→ What you should do: Reproduce, exactly and in full, only the lines below from the one containing "rect (at -12.446" through the one containing "rect (at -6.858".

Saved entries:
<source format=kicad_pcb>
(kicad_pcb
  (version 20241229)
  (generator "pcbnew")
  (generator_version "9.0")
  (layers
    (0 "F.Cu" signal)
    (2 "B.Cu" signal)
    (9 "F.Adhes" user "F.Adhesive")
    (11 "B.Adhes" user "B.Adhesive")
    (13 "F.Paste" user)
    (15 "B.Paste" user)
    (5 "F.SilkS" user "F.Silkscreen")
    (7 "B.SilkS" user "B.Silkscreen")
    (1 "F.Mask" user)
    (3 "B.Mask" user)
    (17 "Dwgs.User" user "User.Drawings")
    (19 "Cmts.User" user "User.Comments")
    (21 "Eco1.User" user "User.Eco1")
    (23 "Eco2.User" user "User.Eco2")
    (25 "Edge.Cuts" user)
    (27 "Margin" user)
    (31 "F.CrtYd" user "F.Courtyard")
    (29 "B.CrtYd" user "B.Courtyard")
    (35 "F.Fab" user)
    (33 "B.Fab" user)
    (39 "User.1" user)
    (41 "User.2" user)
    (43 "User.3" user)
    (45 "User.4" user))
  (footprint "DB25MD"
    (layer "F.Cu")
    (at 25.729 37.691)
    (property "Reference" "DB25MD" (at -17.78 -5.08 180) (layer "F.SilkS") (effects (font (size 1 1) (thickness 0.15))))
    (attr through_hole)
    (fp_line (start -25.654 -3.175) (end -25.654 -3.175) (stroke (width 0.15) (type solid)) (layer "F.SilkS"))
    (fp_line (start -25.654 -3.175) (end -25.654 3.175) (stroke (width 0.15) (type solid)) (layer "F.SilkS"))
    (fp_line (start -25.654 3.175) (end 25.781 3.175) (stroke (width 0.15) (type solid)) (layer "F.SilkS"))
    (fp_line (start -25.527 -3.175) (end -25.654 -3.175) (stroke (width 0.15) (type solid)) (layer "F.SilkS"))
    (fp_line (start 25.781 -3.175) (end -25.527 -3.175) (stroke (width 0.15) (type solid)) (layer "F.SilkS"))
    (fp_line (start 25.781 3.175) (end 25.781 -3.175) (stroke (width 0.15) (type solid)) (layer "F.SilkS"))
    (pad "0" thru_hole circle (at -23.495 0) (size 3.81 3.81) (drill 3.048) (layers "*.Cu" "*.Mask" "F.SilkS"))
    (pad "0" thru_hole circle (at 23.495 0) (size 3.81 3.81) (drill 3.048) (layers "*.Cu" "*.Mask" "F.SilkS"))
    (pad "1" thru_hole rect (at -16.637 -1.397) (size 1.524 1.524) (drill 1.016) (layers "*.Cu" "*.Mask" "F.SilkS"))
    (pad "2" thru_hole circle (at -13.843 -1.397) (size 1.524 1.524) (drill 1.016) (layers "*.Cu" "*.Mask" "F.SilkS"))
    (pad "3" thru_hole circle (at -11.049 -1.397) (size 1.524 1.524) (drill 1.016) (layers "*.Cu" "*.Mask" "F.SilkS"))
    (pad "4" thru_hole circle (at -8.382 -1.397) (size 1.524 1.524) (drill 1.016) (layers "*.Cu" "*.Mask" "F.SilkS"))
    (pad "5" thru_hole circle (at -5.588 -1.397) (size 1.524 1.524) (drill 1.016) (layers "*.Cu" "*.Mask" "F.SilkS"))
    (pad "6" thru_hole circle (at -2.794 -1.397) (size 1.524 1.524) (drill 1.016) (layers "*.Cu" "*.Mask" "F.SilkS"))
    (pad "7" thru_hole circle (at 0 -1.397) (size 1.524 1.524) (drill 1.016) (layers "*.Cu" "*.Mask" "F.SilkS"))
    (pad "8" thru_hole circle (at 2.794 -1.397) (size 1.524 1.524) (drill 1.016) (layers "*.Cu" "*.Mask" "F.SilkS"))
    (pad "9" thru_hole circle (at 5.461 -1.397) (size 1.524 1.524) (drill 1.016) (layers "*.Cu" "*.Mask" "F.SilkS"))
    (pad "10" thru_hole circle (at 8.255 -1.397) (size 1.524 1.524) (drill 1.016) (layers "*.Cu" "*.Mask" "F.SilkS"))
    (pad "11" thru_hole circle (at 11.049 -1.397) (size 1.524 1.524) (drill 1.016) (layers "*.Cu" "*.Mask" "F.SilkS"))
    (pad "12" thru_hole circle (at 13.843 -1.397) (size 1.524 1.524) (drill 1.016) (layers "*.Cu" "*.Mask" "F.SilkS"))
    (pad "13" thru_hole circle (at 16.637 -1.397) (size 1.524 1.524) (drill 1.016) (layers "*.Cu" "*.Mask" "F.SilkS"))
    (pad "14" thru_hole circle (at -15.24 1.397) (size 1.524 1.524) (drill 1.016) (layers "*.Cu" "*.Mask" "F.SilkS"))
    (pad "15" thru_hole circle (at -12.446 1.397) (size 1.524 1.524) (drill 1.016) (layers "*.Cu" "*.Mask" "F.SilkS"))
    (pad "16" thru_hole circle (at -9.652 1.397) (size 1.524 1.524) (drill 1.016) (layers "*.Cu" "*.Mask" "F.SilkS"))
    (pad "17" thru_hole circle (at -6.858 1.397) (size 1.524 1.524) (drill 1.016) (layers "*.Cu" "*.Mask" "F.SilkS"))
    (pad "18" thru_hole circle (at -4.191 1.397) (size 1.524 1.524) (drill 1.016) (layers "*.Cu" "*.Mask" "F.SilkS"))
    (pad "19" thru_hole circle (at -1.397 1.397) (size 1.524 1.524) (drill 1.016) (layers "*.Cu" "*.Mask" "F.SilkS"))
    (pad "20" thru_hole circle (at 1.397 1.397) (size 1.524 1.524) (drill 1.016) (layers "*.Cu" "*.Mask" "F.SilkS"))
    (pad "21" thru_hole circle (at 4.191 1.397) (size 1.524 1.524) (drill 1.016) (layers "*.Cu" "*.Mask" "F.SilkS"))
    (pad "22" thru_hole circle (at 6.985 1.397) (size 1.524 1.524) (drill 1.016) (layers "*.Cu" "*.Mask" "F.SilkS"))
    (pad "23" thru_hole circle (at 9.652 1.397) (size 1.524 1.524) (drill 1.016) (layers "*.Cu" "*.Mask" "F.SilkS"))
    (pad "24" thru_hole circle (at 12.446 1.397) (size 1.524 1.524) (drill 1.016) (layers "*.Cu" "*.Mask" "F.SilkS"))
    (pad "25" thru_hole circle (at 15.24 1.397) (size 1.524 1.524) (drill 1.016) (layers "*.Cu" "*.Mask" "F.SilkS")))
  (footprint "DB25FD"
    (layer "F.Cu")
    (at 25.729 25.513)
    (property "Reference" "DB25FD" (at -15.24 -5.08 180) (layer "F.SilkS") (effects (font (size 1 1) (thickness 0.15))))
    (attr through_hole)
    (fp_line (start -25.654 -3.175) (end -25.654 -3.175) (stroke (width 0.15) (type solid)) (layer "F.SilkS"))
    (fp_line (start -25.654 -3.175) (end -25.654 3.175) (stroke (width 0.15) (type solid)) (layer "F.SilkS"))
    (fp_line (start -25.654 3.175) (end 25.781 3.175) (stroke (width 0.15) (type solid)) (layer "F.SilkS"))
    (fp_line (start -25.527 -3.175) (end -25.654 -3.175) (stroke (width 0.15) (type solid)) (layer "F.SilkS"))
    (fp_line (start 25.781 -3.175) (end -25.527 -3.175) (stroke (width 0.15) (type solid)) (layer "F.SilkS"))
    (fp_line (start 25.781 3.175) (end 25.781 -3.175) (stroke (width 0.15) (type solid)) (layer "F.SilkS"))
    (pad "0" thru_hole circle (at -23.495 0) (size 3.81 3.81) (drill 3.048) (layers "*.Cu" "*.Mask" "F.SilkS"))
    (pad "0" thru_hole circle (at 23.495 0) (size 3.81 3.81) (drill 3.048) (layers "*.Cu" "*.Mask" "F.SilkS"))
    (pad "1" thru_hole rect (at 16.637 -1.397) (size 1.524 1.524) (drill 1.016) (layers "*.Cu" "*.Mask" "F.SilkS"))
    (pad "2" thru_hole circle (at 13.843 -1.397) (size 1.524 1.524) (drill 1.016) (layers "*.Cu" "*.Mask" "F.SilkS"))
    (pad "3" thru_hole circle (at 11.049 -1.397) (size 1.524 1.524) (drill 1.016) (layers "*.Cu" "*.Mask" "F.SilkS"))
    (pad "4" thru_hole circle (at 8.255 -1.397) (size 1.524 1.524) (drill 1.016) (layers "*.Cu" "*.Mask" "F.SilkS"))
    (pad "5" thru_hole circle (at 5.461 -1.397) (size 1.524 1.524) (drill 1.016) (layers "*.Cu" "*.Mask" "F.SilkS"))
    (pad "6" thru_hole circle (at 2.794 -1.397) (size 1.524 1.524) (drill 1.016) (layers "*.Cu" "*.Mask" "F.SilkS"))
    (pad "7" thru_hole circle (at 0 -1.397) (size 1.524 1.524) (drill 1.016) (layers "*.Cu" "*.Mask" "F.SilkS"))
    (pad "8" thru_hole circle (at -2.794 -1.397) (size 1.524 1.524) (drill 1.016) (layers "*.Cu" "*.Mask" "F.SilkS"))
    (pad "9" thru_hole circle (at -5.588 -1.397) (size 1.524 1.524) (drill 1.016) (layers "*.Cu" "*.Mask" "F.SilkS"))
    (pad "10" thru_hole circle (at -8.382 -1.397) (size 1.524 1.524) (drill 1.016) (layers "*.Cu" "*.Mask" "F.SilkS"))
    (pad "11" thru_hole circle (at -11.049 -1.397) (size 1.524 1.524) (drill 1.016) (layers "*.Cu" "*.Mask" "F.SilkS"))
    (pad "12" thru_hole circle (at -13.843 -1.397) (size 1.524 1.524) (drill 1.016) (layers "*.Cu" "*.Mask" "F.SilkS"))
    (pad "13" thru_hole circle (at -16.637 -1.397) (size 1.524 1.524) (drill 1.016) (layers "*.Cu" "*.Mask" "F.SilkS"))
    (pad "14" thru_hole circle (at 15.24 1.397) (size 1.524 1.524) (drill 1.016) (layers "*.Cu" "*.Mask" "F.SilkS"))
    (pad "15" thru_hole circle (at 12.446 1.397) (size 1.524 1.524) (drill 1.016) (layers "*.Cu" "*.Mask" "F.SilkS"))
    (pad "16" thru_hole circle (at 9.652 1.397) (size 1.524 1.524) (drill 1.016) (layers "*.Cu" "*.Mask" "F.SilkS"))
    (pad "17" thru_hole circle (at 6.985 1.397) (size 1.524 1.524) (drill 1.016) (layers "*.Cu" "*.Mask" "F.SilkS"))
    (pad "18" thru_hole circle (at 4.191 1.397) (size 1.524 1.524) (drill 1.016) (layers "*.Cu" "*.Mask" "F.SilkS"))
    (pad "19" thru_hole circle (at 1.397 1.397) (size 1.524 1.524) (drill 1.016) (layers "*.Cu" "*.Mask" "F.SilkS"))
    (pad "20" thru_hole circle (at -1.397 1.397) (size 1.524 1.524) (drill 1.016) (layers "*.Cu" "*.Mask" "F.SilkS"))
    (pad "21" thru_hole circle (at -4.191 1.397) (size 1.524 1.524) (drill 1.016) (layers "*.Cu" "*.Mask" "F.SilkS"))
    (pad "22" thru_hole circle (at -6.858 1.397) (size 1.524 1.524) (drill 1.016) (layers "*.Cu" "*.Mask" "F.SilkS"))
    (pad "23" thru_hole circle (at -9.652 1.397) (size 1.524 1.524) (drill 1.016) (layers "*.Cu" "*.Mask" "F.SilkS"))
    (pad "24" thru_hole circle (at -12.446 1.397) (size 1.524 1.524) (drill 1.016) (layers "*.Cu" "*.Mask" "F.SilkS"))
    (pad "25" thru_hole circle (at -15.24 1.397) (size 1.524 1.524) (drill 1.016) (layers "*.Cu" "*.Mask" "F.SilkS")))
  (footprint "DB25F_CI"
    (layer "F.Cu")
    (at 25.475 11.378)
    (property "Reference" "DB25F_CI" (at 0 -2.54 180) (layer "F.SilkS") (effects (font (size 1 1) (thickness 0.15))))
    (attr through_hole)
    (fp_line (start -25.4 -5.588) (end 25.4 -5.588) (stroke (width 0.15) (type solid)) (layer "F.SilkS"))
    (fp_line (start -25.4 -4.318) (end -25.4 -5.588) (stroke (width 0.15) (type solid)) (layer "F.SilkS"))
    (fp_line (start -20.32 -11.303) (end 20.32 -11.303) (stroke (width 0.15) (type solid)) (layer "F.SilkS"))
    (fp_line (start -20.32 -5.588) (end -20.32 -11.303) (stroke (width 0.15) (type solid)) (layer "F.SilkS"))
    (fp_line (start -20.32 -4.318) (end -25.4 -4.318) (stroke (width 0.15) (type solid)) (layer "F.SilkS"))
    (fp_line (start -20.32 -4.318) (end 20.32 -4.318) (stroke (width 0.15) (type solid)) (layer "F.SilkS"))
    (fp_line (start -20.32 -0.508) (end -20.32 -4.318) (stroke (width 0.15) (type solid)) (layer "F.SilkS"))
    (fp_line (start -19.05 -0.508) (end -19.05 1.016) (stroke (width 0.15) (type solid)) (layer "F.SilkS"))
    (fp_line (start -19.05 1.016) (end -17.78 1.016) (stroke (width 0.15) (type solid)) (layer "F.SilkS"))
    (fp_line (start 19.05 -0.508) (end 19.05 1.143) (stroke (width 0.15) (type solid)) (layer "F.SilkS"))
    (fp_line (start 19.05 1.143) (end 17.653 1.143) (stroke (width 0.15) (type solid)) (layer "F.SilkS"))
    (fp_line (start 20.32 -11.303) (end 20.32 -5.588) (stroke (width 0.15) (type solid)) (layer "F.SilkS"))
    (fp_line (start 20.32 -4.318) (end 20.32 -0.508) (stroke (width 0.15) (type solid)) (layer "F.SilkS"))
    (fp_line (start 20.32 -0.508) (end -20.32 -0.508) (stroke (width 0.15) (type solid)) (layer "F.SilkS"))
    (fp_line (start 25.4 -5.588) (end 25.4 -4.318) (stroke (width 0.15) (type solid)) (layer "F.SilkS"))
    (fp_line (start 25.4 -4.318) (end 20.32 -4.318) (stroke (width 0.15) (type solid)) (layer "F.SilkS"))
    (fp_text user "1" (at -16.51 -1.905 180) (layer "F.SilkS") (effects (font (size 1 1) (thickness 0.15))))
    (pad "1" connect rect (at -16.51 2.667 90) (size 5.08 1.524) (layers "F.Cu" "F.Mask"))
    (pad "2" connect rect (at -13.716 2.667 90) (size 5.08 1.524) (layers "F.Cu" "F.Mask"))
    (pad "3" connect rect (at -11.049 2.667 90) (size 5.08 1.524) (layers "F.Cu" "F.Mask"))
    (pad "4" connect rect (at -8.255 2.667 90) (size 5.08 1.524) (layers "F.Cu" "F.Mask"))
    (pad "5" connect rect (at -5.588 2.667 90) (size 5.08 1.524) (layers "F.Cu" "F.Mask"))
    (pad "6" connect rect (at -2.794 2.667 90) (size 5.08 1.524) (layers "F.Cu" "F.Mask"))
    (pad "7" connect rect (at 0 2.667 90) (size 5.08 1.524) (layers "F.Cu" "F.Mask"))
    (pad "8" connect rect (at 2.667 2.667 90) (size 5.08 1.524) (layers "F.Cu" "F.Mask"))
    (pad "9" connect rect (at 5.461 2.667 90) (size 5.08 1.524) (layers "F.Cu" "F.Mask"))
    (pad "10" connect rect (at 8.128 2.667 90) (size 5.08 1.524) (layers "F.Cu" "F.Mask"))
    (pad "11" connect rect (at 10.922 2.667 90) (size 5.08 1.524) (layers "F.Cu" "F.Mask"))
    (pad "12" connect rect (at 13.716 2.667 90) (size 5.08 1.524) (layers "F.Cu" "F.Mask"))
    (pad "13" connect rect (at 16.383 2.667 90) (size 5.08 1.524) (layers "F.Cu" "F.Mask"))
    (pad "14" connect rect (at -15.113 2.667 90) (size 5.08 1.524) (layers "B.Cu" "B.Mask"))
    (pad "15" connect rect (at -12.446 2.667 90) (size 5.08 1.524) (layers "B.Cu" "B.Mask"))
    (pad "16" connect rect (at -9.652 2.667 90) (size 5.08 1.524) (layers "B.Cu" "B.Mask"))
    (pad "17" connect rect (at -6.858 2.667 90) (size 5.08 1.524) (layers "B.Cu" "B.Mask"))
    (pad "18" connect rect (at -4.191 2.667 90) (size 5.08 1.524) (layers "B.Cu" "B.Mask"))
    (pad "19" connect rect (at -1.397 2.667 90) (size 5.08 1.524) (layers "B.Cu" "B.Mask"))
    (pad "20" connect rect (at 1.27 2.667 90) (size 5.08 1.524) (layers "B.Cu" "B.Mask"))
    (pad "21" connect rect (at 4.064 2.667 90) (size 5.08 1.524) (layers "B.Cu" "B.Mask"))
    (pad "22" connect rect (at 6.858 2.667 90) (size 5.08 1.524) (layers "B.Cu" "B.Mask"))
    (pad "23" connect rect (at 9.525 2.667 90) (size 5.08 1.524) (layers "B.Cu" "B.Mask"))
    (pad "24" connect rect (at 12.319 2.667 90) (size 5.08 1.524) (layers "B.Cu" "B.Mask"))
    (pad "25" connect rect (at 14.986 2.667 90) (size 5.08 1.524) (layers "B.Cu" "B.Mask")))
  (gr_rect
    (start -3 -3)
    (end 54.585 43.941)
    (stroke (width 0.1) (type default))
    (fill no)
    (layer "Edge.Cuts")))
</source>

→ Task output:
    (pad "15" connect rect (at -12.446 2.667 90) (size 5.08 1.524) (layers "B.Cu" "B.Mask"))
    (pad "16" connect rect (at -9.652 2.667 90) (size 5.08 1.524) (layers "B.Cu" "B.Mask"))
    (pad "17" connect rect (at -6.858 2.667 90) (size 5.08 1.524) (layers "B.Cu" "B.Mask"))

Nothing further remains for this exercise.